Thursday 29 October 2009

BFW blog - how it all began...

Now that we’re coming to the end of the second week of the BFW blog, I feel I should come clean about where the original idea for the ‘Bad Farmer’s Wife’ came from.

Farms are dangerous places, especially if you’re a teensy bit accident prone, like the farmer.

For the past 3 years, almost to the day, the farmer has had a series of accidents. The first, and most serious, was when a vet student, here on work experience, stabbed him with a pitch fork while mucking out the byre (she hadn’t realised the farmer was behind her), the prong lodging itself 2mm shy of his eye, piercing his nose. The second year his thumb was ripped open as he tried, belatedly, to attach a kick-bar to the cubicle when milking a moody cow – she kicked, slamming his thumb between two pieces of metal. And last year, he fractured his ankle when jumping down from his tractor, landing awkwardly in a stubble field.
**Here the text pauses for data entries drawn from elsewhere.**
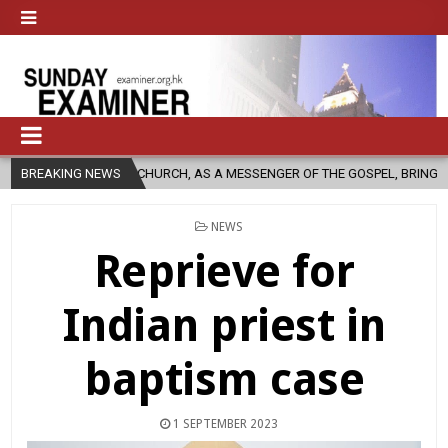
CATHOLIC CHURCH, AS A MESSENGER OF THE GOSPEL, BRING HOPE TO PEO
BREAKING NEWS
POSTED
NEWS
IN
Reprieve for
Indian priest in
baptism case
1 SEPTEMBER 2023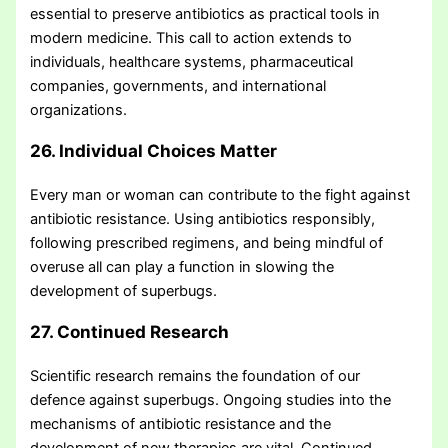
essential to preserve antibiotics as practical tools in
modern medicine. This call to action extends to
individuals, healthcare systems, pharmaceutical
companies, governments, and international
organizations.
26. Individual Choices Matter
Every man or woman can contribute to the fight against
antibiotic resistance. Using antibiotics responsibly,
following prescribed regimens, and being mindful of
overuse all can play a function in slowing the
development of superbugs.
27. Continued Research
Scientific research remains the foundation of our
defence against superbugs. Ongoing studies into the
mechanisms of antibiotic resistance and the
development of new therapies are vital. Continued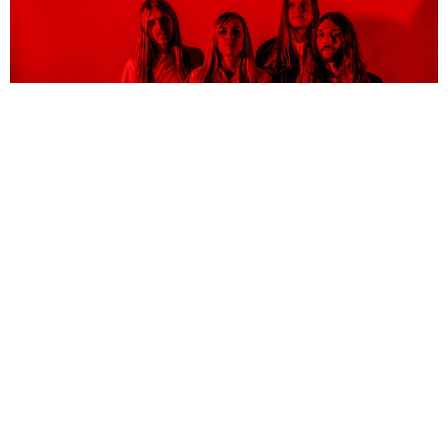
NEWSPOST
6 Years Ago
Photo Credit:
Patric Ullaeus
Blues Pills
have released a video for their new single
Low Road,
taken
from their forthcoming album
Holy Moly!
“We wrote Low Road about being your own worst enemy,”
the band explain.
“About running from your own demons only to realise that you can’t, because
the problem is inside of yourself. ‘Low Road’ is maybe one of the heaviest songs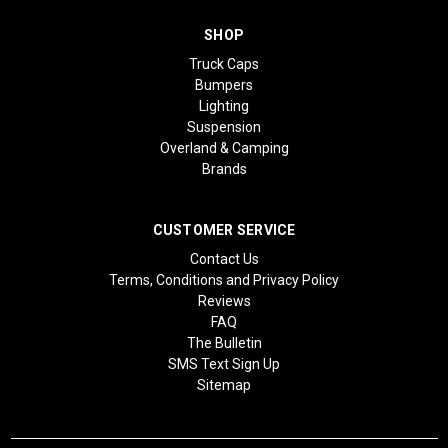
SHOP
Truck Caps
Bumpers
Lighting
Suspension
Overland & Camping
Brands
CUSTOMER SERVICE
Contact Us
Terms, Conditions and Privacy Policy
Reviews
FAQ
The Bulletin
SMS Text Sign Up
Sitemap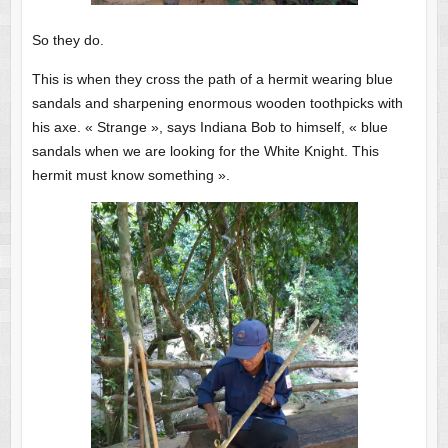
So they do.
This is when they cross the path of a hermit wearing blue
sandals and sharpening enormous wooden toothpicks with
his axe. « Strange », says Indiana Bob to himself, « blue
sandals when we are looking for the White Knight. This
hermit must know something ».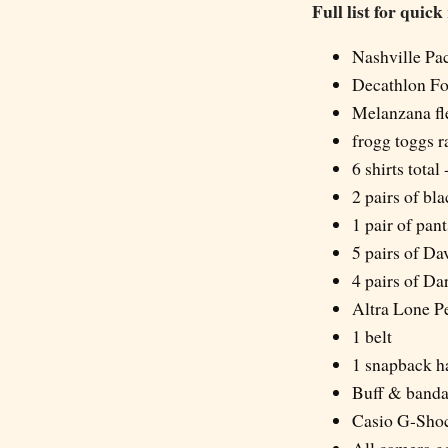
Full list for quick
Nashville Pa
Decathlon Fo
Melanzana fl
frogg toggs r
6 shirts total
2 pairs of bl
1 pair of pan
5 pairs of D
4 pairs of D
Altra Lone Pe
1 belt
1 snapback h
Buff & band
Casio G-Sho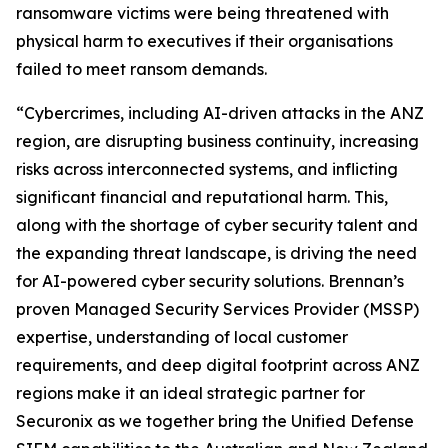
ransomware victims were being threatened with
physical harm to executives if their organisations
failed to meet ransom demands.
“Cybercrimes, including AI-driven attacks in the ANZ
region, are disrupting business continuity, increasing
risks across interconnected systems, and inflicting
significant financial and reputational harm. This,
along with the shortage of cyber security talent and
the expanding threat landscape, is driving the need
for AI-powered cyber security solutions. Brennan’s
proven Managed Security Services Provider (MSSP)
expertise, understanding of local customer
requirements, and deep digital footprint across ANZ
regions make it an ideal strategic partner for
Securonix as we together bring the Unified Defense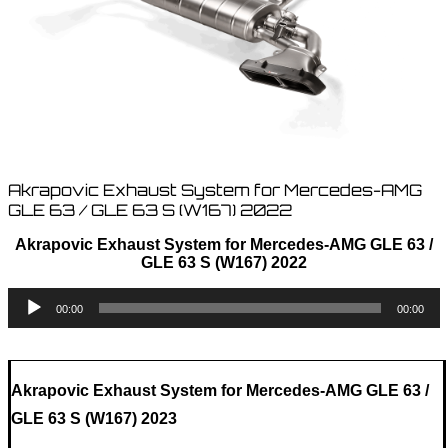
Akrapovic Exhaust System for Mercedes-AMG
GLE 63 / GLE 63 S (W167) 2022
Akrapovic Exhaust System for Mercedes-AMG GLE 63 /
GLE 63 S (W167) 2022
Audio
00:00
00:00
Player
Akrapovic Exhaust System for Mercedes-AMG GLE 63 /
GLE 63 S (W167) 2023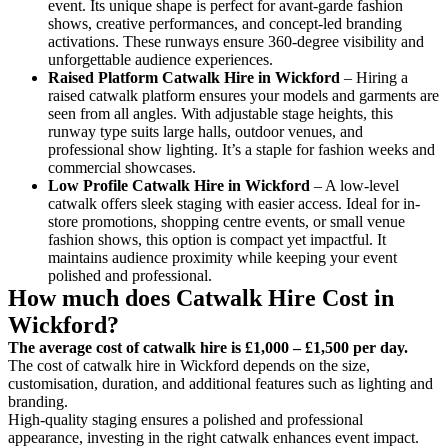
event. Its unique shape is perfect for avant-garde fashion
shows, creative performances, and concept-led branding
activations. These runways ensure 360-degree visibility and
unforgettable audience experiences.
Raised Platform Catwalk
Hire in Wickford
– Hiring a
raised catwalk platform ensures your models and garments are
seen from all angles. With adjustable stage heights, this
runway type suits large halls, outdoor venues, and
professional show lighting. It’s a staple for fashion weeks and
commercial showcases.
Low Profile Catwalk
Hire in Wickford
– A low-level
catwalk offers sleek staging with easier access. Ideal for in-
store promotions, shopping centre events, or small venue
fashion shows, this option is compact yet impactful. It
maintains audience proximity while keeping your event
polished and professional.
How much does Catwalk Hire Cost in
Wickford?
The average cost of catwalk hire is £1,000 – £1,500 per day.
The cost of catwalk hire in Wickford depends on the size,
customisation, duration, and additional features such as lighting and
branding.
High-quality staging ensures a polished and professional
appearance, investing in the right catwalk enhances event impact.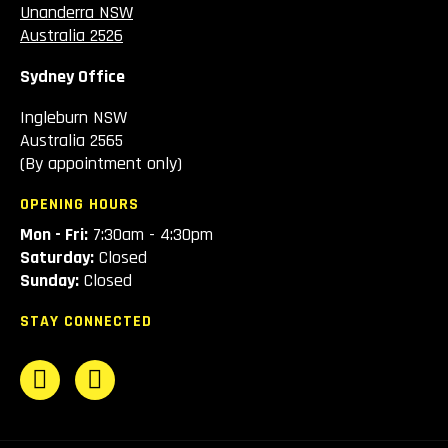
Unanderra NSW
Australia 2526
Sydney Office
Ingleburn NSW
Australia 2565
(By appointment only)
OPENING HOURS
Mon - Fri:
7:30am - 4:30pm
Saturday:
Closed
Sunday:
Closed
STAY CONNECTED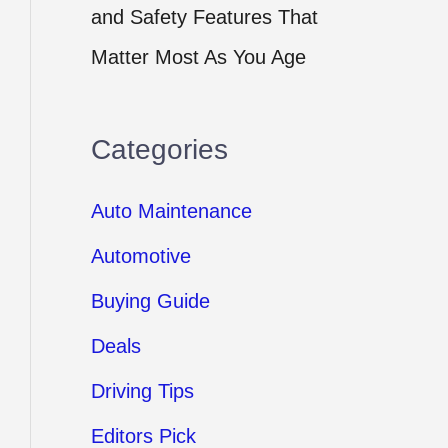
and Safety Features That
Matter Most As You Age
Categories
Auto Maintenance
Automotive
Buying Guide
Deals
Driving Tips
Editors Pick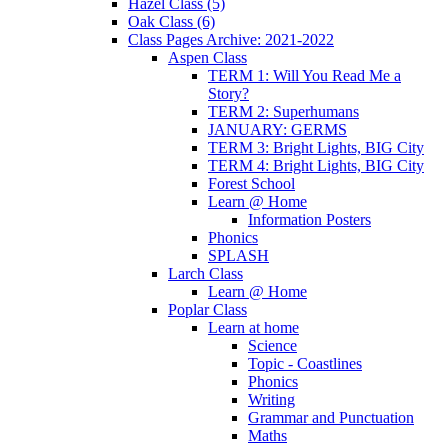
Hazel Class (5)
Oak Class (6)
Class Pages Archive: 2021-2022
Aspen Class
TERM 1: Will You Read Me a
Story?
TERM 2: Superhumans
JANUARY: GERMS
TERM 3: Bright Lights, BIG City
TERM 4: Bright Lights, BIG City
Forest School
Learn @ Home
Information Posters
Phonics
SPLASH
Larch Class
Learn @ Home
Poplar Class
Learn at home
Science
Topic - Coastlines
Phonics
Writing
Grammar and Punctuation
Maths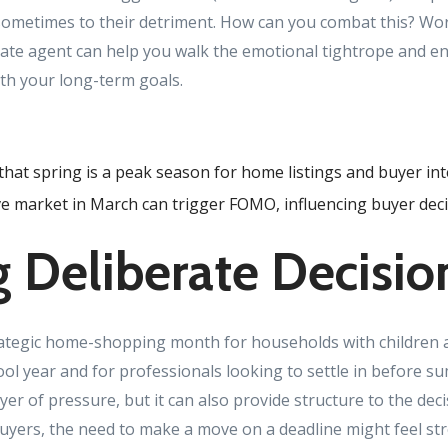
ometimes to their detriment. How can you combat this? Wo
tate agent can help you walk the emotional tightrope and 
ith your long-term goals.
that spring is a peak season for home listings and buyer int
e market in March can trigger FOMO, influencing buyer deci
 Deliberate Decisio
rategic home-shopping month for households with children
ol year and for professionals looking to settle in before su
ayer of pressure, but it can also provide structure to the de
yers, the need to make a move on a deadline might feel stre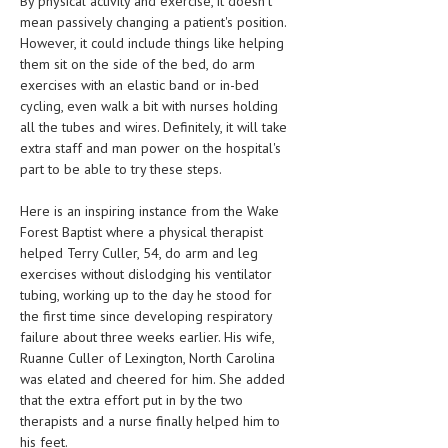
By physical activity and exercise, it doesn't
HEMATOLOGY
mean passively changing a patient's position.
However, it could include things like helping
INFECTIOUS DISEASES
them sit on the side of the bed, do arm
exercises with an elastic band or in-bed
ASK THE ONLINE DOCTOR
cycling, even walk a bit with nurses holding
all the tubes and wires. Definitely, it will take
SKIN DISORDER
extra staff and man power on the hospital's
part to be able to try these steps.
VITAMINS & SUPPLEMENTS
XFEATURED
Here is an inspiring instance from the Wake
Forest Baptist where a physical therapist
NEWBORN AND BABY
helped Terry Culler, 54, do arm and leg
exercises without dislodging his ventilator
PREGNANCY HAZARDS
tubing, working up to the day he stood for
the first time since developing respiratory
PREGNANCY NUTRITION
failure about three weeks earlier. His wife,
Ruanne Culler of Lexington, North Carolina
ADVERTISE WITH THE DOCTOR
was elated and cheered for him. She added
that the extra effort put in by the two
FDA
therapists and a nurse finally helped him to
FEATURED
his feet.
So really, it shouldn’t have been a huge surprise when he limped into the kitchen after work a few weeks ago, peeling off his sock to reveal 5 purple toes on which a section of crash barrier (yes, the central reservation stuff) had been dropped. Fortunately, the unique design of the farmer’s feet (‘Wake up and smell the coffee...’) meant that he wasn’t really feeling much pain.

Not being very medically minded, I told him to call his mum, a former nurse, for advice. Meanwhile, I plated up a rather nice dinner of pan fried rump steak with baked potatoes, roasted vine tomatoes and a mixed green salad from my local vegetable box. Of course, the advice was to go straight to A+E...but dinner was on the table, so we sat down and ate, although I could hardly expect the farmer to do the dishes afterwards, as per our usual routine.

Pulling on his jacket and grabbing the car keys, he said he was off. ‘Don’t be silly,’ I said, ‘I’ll take you’. He said he’d take my car, an automatic, so he wouldn’t have to use his injured (left) foot. ‘Really?’ I swithered. He would take his new book, he assured me; there was no point in us both hanging around, that I would only be bored. True, I thought. So off he hobbled as I curled up on the sofa with Millie and Molly to watch Nigel Slater’s Simple Suppers.



Two hours later, he hobbled back in: swollen little piggies all strapped up with tape and gauze, clutching a paper bag of pills and bandages. The front of his foot was fractured! He was to stay off his feet for a fortnight. I felt terrible...I was going to have to the cooking and the dishes for two weeks??